TASKS TO PERFORM:
1. Write out everything from "Tokenize the text" down to "word in the text." in the text on cleaning and importing a text corpus, and switch "spaces" to "whitespace".
2. According to the text on cleaning and importing a text corpus, at what points is the Word_Order count restarted at 1?

TEXT UNDER STUDY:

Start of Block

Any OCR cleaning that works at a high level–full-text search and replace–works best here.

As with any data-management process, acquisition and cleaning are the most time consuming part of the project. Ultimately, however, there are two considerations for web scraping:

maintaining boundaries between individual texts in the corpus. Keeping separate Excel files for each text is advisable for the simpler version of the project.
maintaining boundaries within each of those texts for citation purposes.

If you’ve identified book-chapter-page number division in a source, make sure the headers or footers are consistent enough within a single source that you can search for those headers/footers. Using these consistent data-structure divisions, it’s fairly easy to see chunks in the text.

Tokenize and import

Once an individual source is clean enough–that is, it’s a reasonably accurate text file with occasional clear markers for citation divisions–we import. The import process should do three things:

Tokenize the text on spaces and punctuation marks, keeping punctuation marks with the word that precedes them, to create a record for each word in the text.
Create a lower-case version of each word to go in that word’s database record.
For each new page or chapter, restart the Word_Order count at 1, incrementing by 1 for each subsequent token, which goes in the Word_Order field and provides the final sorting information for recreating the text.

End of Block

EXTRACTED RECORDS:

Start of Block

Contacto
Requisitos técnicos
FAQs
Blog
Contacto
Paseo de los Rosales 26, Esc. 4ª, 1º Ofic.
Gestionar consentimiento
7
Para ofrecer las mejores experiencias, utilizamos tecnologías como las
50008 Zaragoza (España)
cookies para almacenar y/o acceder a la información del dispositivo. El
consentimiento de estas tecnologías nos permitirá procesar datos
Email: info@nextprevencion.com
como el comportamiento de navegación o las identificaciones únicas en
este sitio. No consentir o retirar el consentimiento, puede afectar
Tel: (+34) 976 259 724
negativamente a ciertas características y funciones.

End of Block

TASK ANSWERS:
1.
Tokenize the text on whitespace and punctuation marks, keeping punctuation marks with the word that precedes them, to create a record for each word in the text.

2. At each new page or chapter.